To be done »
Copy the data from the line with "pose: elev=275.6 azim=275.4" through the line with "Dot at: (318, 222)", replacing "dist" with "distance" and leaving everything else as it is.

Dataset entries
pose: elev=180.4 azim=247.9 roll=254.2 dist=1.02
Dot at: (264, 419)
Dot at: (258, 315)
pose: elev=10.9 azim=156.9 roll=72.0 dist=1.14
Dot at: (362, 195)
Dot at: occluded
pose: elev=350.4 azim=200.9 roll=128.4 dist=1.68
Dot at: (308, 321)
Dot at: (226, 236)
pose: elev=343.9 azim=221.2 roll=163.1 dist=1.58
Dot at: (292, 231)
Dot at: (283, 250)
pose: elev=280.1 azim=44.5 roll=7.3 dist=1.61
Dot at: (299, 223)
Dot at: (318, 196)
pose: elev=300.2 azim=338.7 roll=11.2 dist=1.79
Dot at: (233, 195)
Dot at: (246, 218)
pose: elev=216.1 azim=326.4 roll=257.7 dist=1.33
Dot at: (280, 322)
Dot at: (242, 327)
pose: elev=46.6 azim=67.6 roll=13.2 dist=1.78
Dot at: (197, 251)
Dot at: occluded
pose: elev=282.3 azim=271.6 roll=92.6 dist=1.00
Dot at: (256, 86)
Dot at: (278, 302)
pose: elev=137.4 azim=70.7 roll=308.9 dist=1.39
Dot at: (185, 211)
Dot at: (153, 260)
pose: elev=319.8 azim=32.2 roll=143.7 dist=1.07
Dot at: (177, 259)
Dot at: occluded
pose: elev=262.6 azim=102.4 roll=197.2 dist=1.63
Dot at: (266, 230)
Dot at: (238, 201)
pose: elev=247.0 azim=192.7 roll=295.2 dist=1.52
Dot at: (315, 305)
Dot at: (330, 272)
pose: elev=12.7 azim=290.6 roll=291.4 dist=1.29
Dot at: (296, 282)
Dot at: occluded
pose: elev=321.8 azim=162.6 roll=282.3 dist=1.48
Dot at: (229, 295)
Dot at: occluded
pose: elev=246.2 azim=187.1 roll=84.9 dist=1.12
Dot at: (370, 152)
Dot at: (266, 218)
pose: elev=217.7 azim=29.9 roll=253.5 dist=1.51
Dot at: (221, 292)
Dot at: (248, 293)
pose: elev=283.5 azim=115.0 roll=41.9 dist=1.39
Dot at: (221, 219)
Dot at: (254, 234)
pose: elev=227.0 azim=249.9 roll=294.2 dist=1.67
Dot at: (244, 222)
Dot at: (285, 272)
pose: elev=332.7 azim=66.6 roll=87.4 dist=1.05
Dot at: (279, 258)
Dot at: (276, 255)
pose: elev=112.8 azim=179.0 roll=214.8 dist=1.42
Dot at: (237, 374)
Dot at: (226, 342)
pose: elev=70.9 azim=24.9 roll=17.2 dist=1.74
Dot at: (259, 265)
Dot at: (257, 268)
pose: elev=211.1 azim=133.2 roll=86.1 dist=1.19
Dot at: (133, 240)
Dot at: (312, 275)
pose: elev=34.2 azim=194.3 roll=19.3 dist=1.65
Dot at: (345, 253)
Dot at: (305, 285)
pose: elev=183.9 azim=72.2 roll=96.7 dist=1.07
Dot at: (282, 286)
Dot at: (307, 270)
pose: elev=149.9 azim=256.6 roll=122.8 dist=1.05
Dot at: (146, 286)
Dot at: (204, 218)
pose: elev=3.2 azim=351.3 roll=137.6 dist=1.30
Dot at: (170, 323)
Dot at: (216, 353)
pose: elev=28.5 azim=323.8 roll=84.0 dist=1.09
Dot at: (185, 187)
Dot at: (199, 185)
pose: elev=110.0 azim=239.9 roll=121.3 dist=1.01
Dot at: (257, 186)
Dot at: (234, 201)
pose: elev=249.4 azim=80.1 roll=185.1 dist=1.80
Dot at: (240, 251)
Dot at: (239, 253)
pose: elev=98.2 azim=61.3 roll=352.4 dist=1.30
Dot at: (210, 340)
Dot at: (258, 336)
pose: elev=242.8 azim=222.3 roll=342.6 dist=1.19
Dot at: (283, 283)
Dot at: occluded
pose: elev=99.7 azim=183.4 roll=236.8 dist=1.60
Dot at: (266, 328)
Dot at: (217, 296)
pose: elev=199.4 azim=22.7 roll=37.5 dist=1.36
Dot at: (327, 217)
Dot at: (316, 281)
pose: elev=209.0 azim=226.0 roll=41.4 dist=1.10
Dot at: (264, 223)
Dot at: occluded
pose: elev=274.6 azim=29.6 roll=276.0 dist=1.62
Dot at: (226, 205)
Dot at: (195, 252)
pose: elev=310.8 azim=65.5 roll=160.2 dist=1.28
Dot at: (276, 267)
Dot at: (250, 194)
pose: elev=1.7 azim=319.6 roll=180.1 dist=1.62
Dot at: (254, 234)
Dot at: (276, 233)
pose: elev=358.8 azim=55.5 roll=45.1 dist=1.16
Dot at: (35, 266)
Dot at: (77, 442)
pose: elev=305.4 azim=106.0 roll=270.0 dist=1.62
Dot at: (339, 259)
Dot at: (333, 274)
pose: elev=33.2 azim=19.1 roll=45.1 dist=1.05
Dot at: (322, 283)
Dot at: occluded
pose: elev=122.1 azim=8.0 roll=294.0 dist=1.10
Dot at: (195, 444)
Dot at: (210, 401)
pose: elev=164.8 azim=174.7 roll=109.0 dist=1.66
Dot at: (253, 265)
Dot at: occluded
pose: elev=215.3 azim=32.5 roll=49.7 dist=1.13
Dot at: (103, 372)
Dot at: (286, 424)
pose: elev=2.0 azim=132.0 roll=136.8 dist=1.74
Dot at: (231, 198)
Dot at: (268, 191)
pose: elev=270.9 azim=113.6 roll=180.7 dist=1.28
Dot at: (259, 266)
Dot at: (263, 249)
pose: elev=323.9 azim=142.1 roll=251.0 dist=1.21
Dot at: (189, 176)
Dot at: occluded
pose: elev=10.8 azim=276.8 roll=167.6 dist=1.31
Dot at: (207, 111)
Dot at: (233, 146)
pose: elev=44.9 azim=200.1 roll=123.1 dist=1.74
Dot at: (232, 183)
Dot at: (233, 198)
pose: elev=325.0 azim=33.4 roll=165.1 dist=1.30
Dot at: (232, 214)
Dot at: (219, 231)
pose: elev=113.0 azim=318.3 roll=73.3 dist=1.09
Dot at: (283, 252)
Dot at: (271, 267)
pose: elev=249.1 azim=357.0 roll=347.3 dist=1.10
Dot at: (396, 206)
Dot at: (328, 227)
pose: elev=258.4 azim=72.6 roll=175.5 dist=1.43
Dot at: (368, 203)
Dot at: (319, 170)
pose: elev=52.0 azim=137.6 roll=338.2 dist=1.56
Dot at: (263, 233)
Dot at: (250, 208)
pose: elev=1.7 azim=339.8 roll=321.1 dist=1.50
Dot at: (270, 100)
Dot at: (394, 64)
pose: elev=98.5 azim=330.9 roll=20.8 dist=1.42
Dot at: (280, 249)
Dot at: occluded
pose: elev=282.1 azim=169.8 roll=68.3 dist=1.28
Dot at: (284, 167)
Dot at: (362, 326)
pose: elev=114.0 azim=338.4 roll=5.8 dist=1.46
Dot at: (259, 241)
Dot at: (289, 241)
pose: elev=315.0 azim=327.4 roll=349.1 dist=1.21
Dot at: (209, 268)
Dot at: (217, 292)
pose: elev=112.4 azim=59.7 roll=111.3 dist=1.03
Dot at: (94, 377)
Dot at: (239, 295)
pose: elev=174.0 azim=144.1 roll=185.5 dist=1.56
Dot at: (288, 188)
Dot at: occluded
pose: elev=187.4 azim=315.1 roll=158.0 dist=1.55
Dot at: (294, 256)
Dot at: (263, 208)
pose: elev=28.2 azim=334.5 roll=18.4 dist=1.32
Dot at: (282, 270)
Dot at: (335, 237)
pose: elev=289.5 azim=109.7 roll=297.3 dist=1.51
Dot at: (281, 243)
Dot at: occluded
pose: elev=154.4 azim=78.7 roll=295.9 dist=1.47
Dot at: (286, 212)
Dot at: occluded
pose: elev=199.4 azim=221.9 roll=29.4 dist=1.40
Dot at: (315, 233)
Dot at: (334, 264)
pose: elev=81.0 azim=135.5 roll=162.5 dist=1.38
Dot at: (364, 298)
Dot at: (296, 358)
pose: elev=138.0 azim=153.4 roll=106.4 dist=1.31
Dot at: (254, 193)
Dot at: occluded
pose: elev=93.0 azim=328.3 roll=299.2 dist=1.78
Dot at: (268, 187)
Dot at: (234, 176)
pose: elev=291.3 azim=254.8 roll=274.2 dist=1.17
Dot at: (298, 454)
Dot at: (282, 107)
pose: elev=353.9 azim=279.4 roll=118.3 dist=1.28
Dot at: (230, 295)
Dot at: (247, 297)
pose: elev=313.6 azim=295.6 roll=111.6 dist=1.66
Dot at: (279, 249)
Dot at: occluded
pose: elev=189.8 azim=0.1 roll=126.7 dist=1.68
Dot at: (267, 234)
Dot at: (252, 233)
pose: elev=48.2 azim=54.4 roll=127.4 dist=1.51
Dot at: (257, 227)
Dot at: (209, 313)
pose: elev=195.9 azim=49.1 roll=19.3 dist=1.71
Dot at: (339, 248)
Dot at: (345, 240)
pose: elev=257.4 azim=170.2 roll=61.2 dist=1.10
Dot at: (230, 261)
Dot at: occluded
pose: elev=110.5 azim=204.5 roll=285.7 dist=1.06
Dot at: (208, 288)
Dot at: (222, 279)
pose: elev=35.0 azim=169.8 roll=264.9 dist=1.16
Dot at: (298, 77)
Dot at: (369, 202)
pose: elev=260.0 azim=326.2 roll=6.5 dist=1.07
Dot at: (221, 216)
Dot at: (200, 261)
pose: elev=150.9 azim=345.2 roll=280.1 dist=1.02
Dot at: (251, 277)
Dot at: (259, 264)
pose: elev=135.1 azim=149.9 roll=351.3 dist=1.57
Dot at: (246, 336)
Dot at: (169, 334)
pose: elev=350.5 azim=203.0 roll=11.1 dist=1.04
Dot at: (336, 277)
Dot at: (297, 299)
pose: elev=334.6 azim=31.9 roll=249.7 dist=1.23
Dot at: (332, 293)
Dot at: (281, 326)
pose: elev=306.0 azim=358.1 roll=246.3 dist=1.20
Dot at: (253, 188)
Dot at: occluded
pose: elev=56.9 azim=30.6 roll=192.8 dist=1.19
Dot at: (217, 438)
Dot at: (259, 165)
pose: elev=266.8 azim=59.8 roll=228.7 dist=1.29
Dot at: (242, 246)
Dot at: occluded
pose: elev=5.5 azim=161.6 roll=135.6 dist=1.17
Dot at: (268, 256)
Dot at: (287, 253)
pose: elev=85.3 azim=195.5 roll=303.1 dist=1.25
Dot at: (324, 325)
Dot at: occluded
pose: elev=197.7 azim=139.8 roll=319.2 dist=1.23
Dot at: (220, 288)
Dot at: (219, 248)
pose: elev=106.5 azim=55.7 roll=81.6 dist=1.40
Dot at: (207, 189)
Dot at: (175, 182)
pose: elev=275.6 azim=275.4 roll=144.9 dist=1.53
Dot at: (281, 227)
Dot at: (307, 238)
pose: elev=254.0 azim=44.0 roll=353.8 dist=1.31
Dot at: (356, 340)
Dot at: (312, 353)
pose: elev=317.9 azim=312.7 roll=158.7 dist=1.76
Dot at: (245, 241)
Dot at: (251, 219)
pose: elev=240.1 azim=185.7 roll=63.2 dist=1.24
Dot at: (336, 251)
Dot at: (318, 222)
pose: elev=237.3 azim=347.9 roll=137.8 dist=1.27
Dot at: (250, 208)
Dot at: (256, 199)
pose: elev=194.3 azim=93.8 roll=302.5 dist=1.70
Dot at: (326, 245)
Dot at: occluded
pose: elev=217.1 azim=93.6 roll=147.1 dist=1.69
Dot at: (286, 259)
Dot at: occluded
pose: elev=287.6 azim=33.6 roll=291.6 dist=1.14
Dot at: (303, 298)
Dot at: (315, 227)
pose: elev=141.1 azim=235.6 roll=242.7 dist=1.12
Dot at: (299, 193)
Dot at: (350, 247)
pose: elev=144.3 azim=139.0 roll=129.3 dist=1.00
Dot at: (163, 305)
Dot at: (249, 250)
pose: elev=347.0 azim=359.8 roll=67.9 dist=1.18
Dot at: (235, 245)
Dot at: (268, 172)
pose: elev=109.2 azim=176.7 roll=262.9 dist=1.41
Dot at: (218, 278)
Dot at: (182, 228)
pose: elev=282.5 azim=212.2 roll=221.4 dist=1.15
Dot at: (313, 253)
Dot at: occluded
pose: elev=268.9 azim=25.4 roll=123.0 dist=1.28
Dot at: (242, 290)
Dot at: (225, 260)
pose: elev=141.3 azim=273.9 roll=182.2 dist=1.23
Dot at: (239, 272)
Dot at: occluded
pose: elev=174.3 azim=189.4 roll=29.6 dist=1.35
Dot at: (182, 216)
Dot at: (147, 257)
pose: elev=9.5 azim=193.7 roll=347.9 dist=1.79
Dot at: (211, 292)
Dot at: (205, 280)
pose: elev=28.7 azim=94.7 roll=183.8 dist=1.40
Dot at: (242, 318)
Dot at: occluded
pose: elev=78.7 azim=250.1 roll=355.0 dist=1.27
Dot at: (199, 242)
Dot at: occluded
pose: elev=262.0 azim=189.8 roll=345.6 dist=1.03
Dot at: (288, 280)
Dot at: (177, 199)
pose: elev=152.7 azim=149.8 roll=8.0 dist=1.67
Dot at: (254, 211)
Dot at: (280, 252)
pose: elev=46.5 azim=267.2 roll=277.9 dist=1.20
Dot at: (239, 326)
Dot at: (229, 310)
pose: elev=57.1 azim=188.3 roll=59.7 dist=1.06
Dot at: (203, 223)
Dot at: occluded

Reply »
pose: elev=275.6 azim=275.4 roll=144.9 distance=1.53
Dot at: (281, 227)
Dot at: (307, 238)
pose: elev=254.0 azim=44.0 roll=353.8 distance=1.31
Dot at: (356, 340)
Dot at: (312, 353)
pose: elev=317.9 azim=312.7 roll=158.7 distance=1.76
Dot at: (245, 241)
Dot at: (251, 219)
pose: elev=240.1 azim=185.7 roll=63.2 distance=1.24
Dot at: (336, 251)
Dot at: (318, 222)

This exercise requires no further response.